— What to produce —
Once you find the line that contains "0852-22-6122（竹島対策室）" in the entries below, give it again along with every following line, unchanged, through the final one.

— Exercise inputs —
BEGIN
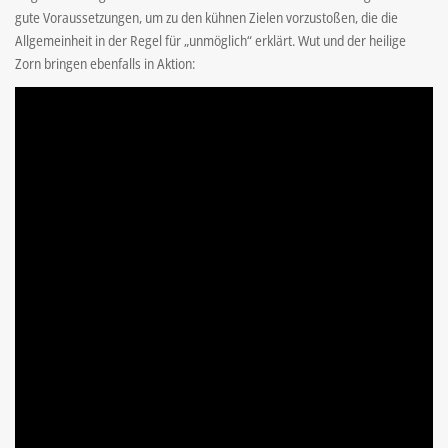
gute Voraussetzungen, um zu den kühnen Zielen vorzustoßen, die die
Allgemeinheit in der Regel für „unmöglich“ erklärt. Wut und der heilige
Zorn bringen ebenfalls in Aktion:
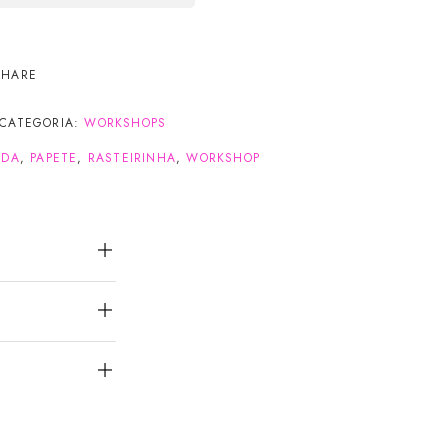
SHARE
CATEGORIA:
WORKSHOPS
ODA
,
PAPETE
,
RASTEIRINHA
,
WORKSHOP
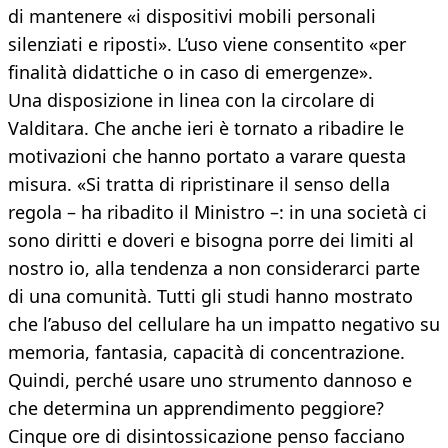
di mantenere «i dispositivi mobili personali
silenziati e riposti». L’uso viene consentito «per
finalità didattiche o in caso di emergenze».
Una disposizione in linea con la circolare di
Valditara. Che anche ieri è tornato a ribadire le
motivazioni che hanno portato a varare questa
misura. «Si tratta di ripristinare il senso della
regola – ha ribadito il Ministro –: in una società ci
sono diritti e doveri e bisogna porre dei limiti al
nostro io, alla tendenza a non considerarci parte
di una comunità. Tutti gli studi hanno mostrato
che l’abuso del cellulare ha un impatto negativo su
memoria, fantasia, capacità di concentrazione.
Quindi, perché usare uno strumento dannoso e
che determina un apprendimento peggiore?
Cinque ore di disintossicazione penso facciano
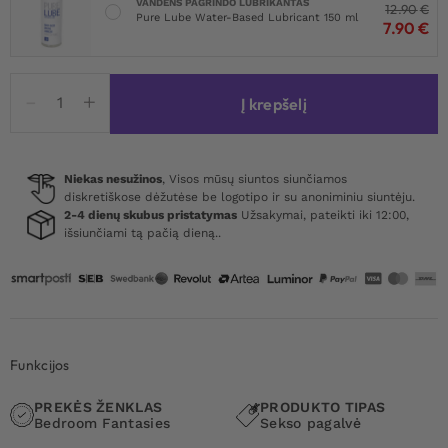
VANDENS PAGRINDO LUBRIKANTAS
12.90
€
Pure Lube Water-Based Lubricant 150 ml
7.90
€
produkto
Į krepšelį
kiekis:
The
Handlebar
Inflatable
Niekas nesužinos
, Visos mūsų siuntos siunčiamos
diskretiškose dėžutėse be logotipo ir su anoniminiu siuntėju.
Pillow
2-4 dienų skubus pristatymas
Užsakymai, pateikti iki 12:00,
išsiunčiami tą pačią dieną..
Funkcijos
PREKĖS ŽENKLAS
PRODUKTO TIPAS
Bedroom Fantasies
Sekso pagalvė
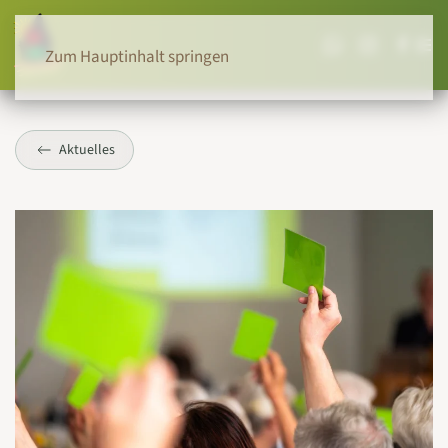
Zum Hauptinhalt springen
Aktuelles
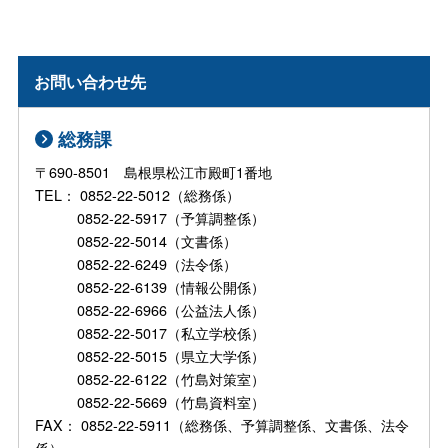
お問い合わせ先
総務課
〒690-8501 島根県松江市殿町1番地
TEL： 0852-22-5012（総務係）
0852-22-5917（予算調整係）
0852-22-5014（文書係）
0852-22-6249（法令係）
0852-22-6139（情報公開係）
0852-22-6966（公益法人係）
0852-22-5017（私立学校係）
0852-22-5015（県立大学係）
0852-22-6122（竹島対策室）
0852-22-5669（竹島資料室）
FAX： 0852-22-5911（総務係、予算調整係、文書係、法令
係）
END
— Solution to this problem —
0852-22-6122（竹島対策室）
0852-22-5669（竹島資料室）
FAX： 0852-22-5911（総務係、予算調整係、文書係、法令
係）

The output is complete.